Ulysses Grant grew up in Ohio, unremarkable in his studies and most skills other than riding and taking care of horses.
He studied at the United States Military Academy at West Point and upon graduation was assigned to a post near St. Louis, Missouri. With this group he would fight in the Mexican-American War, and after that war he would get married and be stationed in Detroit, New York, the Oregon Territory and California.
Grant left the Army in 1854 and struggled to make a living. When the Civil War broke out, he took over a group of volunteers and steadily made his way up through the ranks until he was named commander of all Union forces.
Grant was a war hero after the Civil War, and in 1866 he was named general of the armies, only the second man to achieve the rank. (George Washington was the first.) His status as a hero positioned him to be a presidential candidate, especially when he differed from President Johnsons views.
How he defined the office
President Grant was loyal to those who had worked with him in the past. This led to some appointments in his administration of people who were corrupt. Though Grant was never directly implicated, his time in office was plagued by scandal.
Successes and failures
From the moment he took office President Grant worked to protect the rights of black citizens, pushing for the ratification of the Fifteenth Amendment, which gave citizens the right to vote no matter their race.
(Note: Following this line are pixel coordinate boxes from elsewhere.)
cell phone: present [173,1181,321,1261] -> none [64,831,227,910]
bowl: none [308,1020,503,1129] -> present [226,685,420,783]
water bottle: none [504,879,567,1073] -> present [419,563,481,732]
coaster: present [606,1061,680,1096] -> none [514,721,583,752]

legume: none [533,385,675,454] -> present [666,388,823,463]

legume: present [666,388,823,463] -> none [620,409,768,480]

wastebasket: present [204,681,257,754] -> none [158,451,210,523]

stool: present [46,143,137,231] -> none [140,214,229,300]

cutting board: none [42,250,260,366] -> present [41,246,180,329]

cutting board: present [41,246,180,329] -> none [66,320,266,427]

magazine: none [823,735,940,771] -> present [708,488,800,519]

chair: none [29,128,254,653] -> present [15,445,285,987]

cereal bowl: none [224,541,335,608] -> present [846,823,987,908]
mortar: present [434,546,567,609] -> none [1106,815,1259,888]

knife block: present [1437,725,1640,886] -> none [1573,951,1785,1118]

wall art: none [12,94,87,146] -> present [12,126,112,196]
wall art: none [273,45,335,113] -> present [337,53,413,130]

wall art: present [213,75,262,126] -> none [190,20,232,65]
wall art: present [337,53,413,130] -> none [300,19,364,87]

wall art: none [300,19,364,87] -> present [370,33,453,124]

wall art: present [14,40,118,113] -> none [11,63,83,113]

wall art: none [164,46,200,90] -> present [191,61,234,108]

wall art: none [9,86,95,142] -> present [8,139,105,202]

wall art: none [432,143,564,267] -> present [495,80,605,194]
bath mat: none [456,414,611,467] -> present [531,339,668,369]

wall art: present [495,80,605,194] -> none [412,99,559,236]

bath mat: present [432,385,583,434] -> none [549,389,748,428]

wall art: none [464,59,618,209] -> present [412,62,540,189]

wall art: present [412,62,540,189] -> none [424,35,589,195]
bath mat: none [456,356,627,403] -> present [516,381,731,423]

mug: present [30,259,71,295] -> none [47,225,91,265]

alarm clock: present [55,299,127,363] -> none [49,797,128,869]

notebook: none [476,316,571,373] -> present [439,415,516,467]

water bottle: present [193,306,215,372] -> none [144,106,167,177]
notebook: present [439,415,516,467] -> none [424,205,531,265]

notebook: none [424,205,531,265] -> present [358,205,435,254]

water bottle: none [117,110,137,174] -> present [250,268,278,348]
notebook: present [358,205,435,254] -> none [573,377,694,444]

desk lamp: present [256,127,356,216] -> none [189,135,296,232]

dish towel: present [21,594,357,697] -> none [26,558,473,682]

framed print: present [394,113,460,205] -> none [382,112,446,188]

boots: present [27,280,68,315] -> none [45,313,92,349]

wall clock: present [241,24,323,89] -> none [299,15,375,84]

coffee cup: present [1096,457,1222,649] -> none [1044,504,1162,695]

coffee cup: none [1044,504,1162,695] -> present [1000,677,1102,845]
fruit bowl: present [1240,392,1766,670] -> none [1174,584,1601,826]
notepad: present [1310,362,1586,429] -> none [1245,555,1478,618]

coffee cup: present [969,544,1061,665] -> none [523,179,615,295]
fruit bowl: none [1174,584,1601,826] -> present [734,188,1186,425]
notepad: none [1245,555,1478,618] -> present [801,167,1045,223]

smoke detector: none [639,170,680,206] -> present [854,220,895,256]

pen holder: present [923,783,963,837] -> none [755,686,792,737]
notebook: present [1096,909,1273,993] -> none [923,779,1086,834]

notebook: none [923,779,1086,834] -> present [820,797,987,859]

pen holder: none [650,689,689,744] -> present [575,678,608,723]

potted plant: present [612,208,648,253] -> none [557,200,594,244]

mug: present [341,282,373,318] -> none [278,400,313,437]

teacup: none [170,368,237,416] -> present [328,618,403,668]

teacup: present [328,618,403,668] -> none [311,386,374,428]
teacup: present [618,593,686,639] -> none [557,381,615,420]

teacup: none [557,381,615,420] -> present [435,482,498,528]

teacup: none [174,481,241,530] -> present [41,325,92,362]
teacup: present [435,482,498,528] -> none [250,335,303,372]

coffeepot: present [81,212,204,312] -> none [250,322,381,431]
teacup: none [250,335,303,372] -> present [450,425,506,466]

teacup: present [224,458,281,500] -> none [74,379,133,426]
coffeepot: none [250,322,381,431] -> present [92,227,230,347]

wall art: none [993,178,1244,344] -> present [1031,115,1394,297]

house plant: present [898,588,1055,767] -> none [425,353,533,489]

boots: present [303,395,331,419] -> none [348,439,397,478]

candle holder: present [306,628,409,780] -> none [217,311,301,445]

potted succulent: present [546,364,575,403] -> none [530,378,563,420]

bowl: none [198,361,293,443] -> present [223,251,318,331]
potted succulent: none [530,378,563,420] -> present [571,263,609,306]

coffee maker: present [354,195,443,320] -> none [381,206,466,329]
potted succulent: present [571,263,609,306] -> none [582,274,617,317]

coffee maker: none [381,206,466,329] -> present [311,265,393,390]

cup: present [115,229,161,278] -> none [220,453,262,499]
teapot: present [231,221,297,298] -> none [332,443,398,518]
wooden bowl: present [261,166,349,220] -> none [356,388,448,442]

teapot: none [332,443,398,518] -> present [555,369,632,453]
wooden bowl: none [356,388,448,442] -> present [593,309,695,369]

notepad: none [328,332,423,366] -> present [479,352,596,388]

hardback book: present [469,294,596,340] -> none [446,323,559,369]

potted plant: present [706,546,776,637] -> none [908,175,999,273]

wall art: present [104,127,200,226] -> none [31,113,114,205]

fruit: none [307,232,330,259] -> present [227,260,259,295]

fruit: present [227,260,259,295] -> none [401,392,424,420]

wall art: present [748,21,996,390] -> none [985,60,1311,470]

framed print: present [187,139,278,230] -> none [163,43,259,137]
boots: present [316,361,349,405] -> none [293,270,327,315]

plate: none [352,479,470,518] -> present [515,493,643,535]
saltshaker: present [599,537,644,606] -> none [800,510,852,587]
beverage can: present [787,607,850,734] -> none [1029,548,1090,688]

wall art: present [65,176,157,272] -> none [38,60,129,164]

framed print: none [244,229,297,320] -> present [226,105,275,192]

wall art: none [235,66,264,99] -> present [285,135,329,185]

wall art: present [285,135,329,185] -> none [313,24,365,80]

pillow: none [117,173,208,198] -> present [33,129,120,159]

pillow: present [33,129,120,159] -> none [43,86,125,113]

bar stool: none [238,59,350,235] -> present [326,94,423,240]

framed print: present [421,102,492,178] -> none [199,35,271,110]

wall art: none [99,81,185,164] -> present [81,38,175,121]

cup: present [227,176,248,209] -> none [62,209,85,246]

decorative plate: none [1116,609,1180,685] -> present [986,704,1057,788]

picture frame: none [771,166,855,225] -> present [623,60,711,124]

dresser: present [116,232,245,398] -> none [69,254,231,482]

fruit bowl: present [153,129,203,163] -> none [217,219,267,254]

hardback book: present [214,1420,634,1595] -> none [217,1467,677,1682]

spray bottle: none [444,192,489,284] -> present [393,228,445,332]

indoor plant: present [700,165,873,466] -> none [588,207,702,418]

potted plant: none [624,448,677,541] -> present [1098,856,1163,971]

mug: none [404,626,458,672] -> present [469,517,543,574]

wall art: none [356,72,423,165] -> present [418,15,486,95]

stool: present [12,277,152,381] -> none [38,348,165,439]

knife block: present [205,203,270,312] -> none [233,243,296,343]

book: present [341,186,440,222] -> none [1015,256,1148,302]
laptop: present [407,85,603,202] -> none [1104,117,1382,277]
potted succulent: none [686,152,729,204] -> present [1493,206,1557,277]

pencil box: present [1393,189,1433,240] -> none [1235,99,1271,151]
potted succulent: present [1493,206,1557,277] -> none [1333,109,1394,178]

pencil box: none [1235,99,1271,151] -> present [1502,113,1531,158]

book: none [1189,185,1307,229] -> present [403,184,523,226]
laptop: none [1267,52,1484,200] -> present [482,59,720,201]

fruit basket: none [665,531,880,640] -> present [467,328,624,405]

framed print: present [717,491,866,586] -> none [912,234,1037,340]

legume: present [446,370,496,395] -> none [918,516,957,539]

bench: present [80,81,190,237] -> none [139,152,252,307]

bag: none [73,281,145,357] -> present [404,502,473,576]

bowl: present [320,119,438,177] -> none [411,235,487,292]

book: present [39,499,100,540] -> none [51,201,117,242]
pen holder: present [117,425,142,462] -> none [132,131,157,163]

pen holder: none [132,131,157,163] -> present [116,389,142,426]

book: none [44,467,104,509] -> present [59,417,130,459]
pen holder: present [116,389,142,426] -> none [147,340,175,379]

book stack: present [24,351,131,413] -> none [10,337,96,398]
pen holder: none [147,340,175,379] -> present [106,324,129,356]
He signed the Amendment into law in 1870.
Grant had to deal with an economic downturn after the Civil War, including the Panic of 1873, which led to a depression. He believed in a conservative fiscal approach.
Grant worked to improve treatment of Native Americans but was never able to install changes that lasted beyond his time in office.
The greatest good to the greatest number is the object to be attained This requires security of person, property, and free religious and political opinion in every part of our common country, without regard to local prejudice. All laws to secure these ends will receive my best efforts for their enforcement. from his first inaugural address March 4, 1869.